Japão, 1580. O guerreiro adentra o salão devidamente paramentado. Não está vestido em armas, como estamos acostumados a pensar quando o assunto é samurais, mas porta trajes de seda que, em um ambiente cortesão, traduzem perfeitamente sua posição na hierarquia social. Seu nome é Yasuke e ele é um dos bushi de alto escalão do xogum Oda Nobunaga – um homem que, para inveja de muitos, é frequentemente demandado pelo ditador militar, que costuma levar em conta suas ponderações.
Yasuke, detalhe que motiva esta crônica, é um samurai africano, nascido, quem sabe, entre os makua ou os yawao de Moçambique ou, então, na Etiópia, reino que tinha no português Pero da Covilhã uma de suas pontes para o Ocidente e o Oriente. O primeiro samurai negro, o primeiro, aliás, da minúscula lista de não japoneses que, entre os séculos 16 e 19, ganharam o direito de portar as duas espadas – privilégio raro em uma sociedade de castas que optou pelo isolamento quase absoluto.
Yasuke chegara ao Japão em 1579 como servo de um jesuíta napolitano e, em pouco tempo, caíra no gosto do povo
Yasuke chegara ao Japão em 1579 como servo do jesuíta napolitano Alessandro Valignano e, em pouco tempo, caíra no gosto do povo. Primeiramente, pela cor da pele, desconhecida dos locais e tida, inicialmente, como alguma forma de pintura; em segundo lugar – depois que se descobriu que sua pele não era um truque, mas uma obra da natureza –, por seus modos e, especialmente, pela facilidade com que se comunicava na língua local. E por sua força física, indicada, em relato do próprio Oda Nobunaga, como superior à de dez homens.
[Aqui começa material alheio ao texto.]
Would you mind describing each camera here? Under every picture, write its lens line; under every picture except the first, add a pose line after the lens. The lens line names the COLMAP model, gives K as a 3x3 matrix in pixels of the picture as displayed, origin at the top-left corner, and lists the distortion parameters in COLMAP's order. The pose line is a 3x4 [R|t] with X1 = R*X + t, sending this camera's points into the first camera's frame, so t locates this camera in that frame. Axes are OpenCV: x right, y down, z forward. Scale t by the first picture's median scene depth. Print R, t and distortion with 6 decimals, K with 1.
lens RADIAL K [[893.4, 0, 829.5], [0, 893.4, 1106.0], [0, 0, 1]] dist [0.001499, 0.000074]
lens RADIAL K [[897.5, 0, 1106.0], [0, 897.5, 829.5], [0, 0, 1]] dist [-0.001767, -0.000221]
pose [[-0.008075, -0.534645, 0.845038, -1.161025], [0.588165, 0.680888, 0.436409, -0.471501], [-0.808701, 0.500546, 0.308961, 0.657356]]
O fato é que ele agradou e, graças à “pressão amiga” do ditador, trocou rapidamente a proximidade das batinas pelo serviço público e recebeu o nome com que entraria para a história. Dois anos depois, porém, em uma das muitas rebeliões anteriores à unificação Tokugawa (1603), Oda Nobunaga foi derrotado e forçado ao suicídio junto com todo o seu staff.
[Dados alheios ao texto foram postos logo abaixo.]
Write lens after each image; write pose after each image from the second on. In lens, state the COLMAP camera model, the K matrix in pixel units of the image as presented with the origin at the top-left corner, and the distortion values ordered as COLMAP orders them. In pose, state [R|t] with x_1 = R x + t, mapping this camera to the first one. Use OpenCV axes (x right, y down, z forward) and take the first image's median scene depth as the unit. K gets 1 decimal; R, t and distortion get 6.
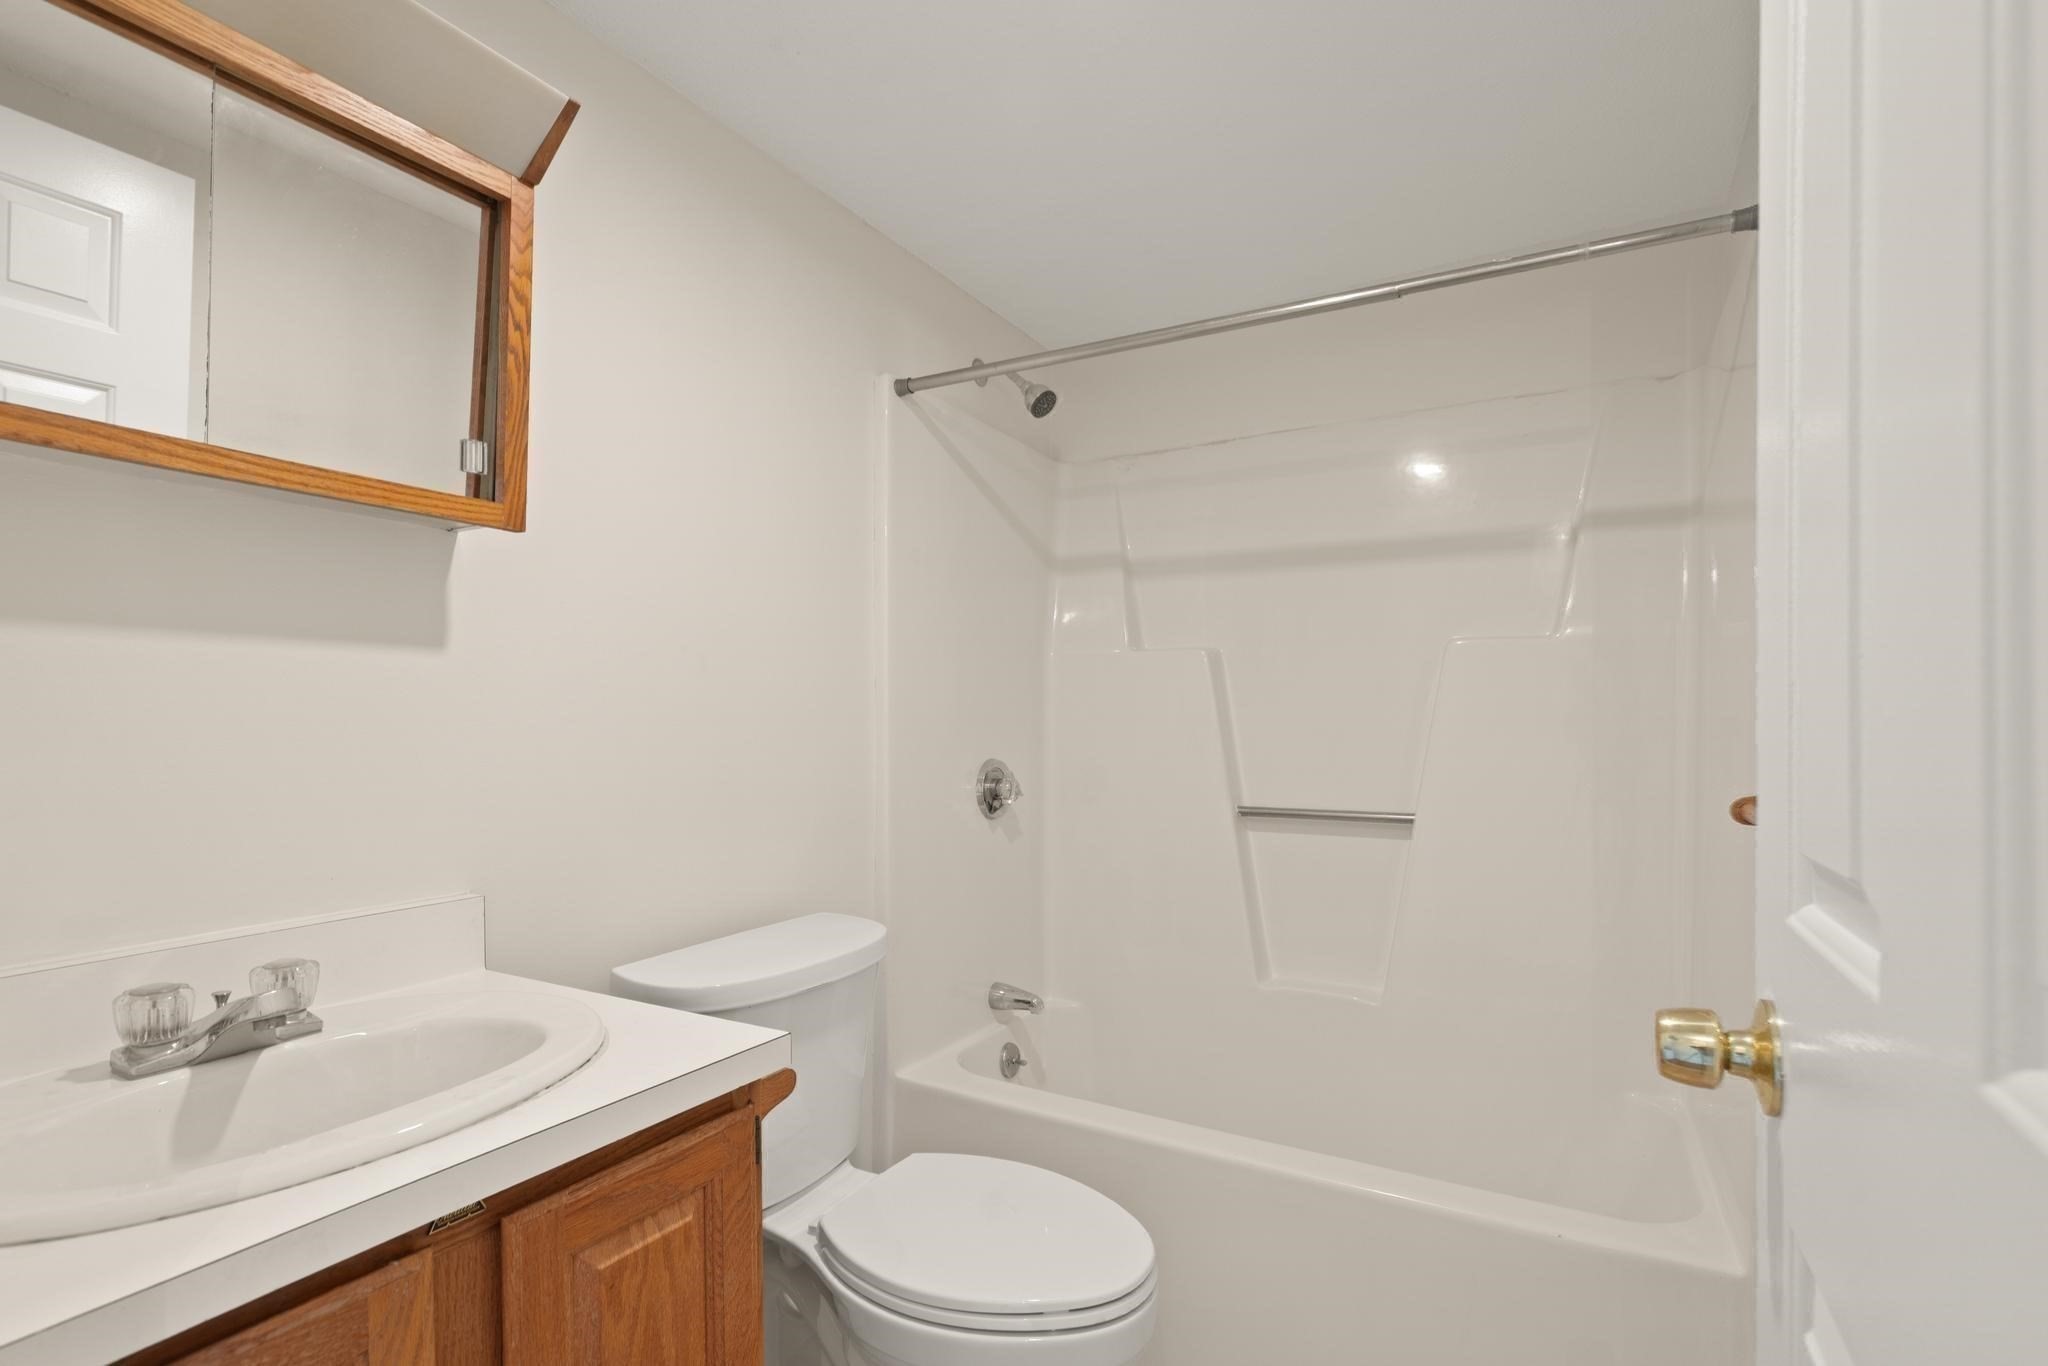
lens RADIAL K [[953.2, 0, 1031.9], [0, 953.2, 702.6], [0, 0, 1]] dist [0.005399, -0.001128]
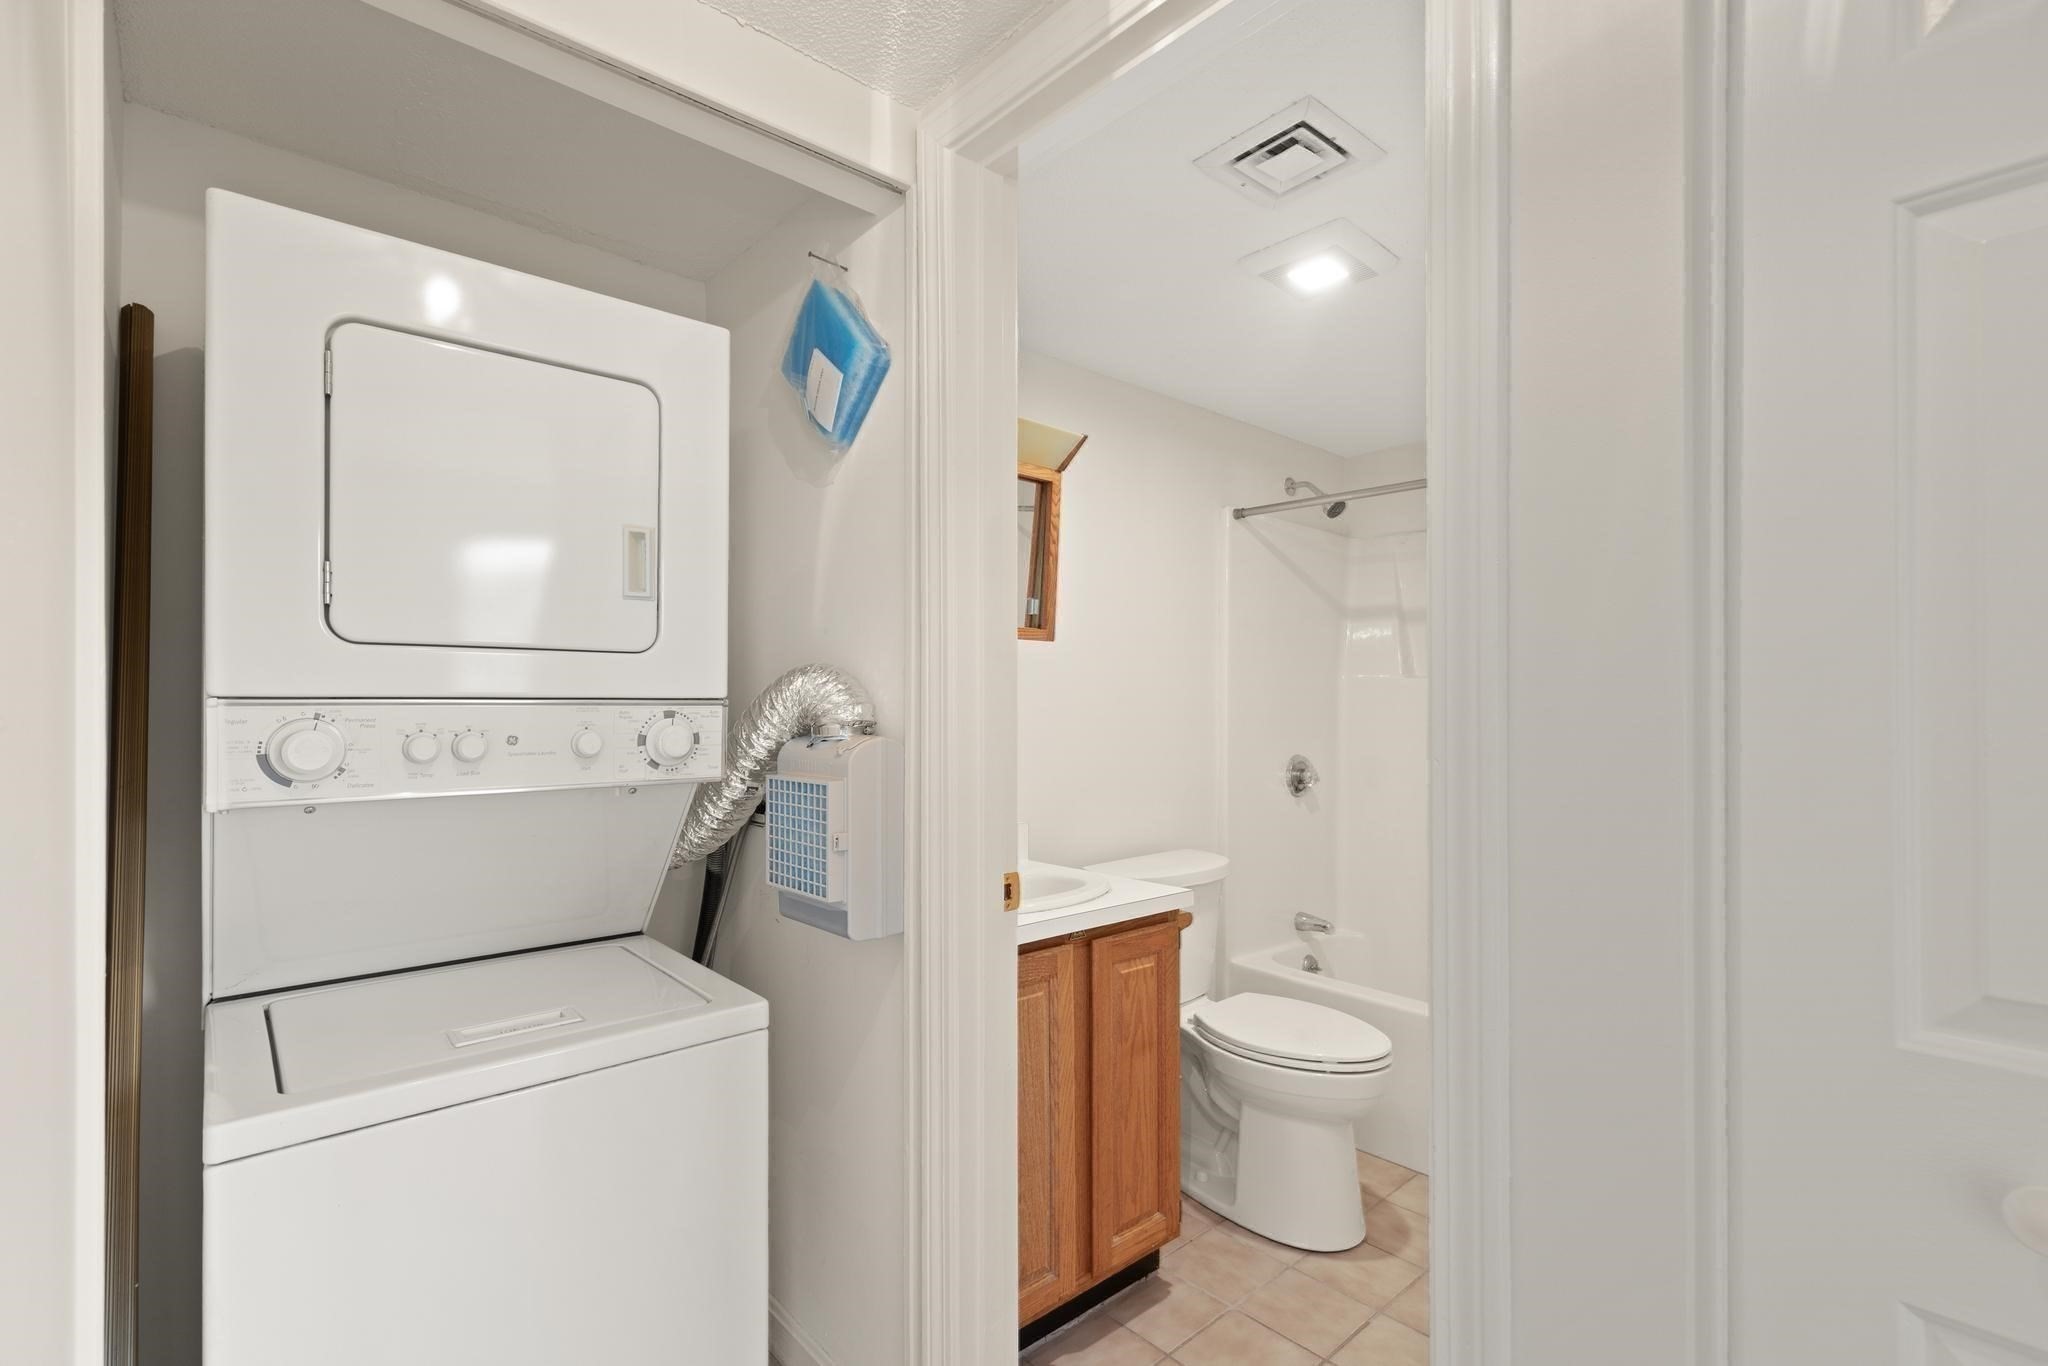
lens RADIAL K [[953.2, 0, 1031.9], [0, 953.2, 702.6], [0, 0, 1]] dist [0.005399, -0.001128]
pose [[0.949017, 0.006443, -0.315160, 0.043017], [-0.000326, 0.999811, 0.019457, -0.068268], [0.315226, -0.018363, 0.948839, -0.697119]]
Estranhamente, porém, Yasuke foi poupado, tendo sido “devolvido” aos jesuítas que também faziam parte do jogo político no Japão feudal. A partir daí, mergulhou novamente no anonimato. Como guerreiro, porém, restou em crônicas e lendas japonesas, e também nas Cartas que os padres e irmãos da Companhia de Jesus escreveram sobre os Reynos de Japão e da Índia aos da mesma Companhia da Índia e Europa desde o anno de 1549 até 1580, publicadas em 1598 em Évora. Restou, ainda, como indício veemente do quão pouco sabemos sobre temas como a globalização e a presença negra no mundo.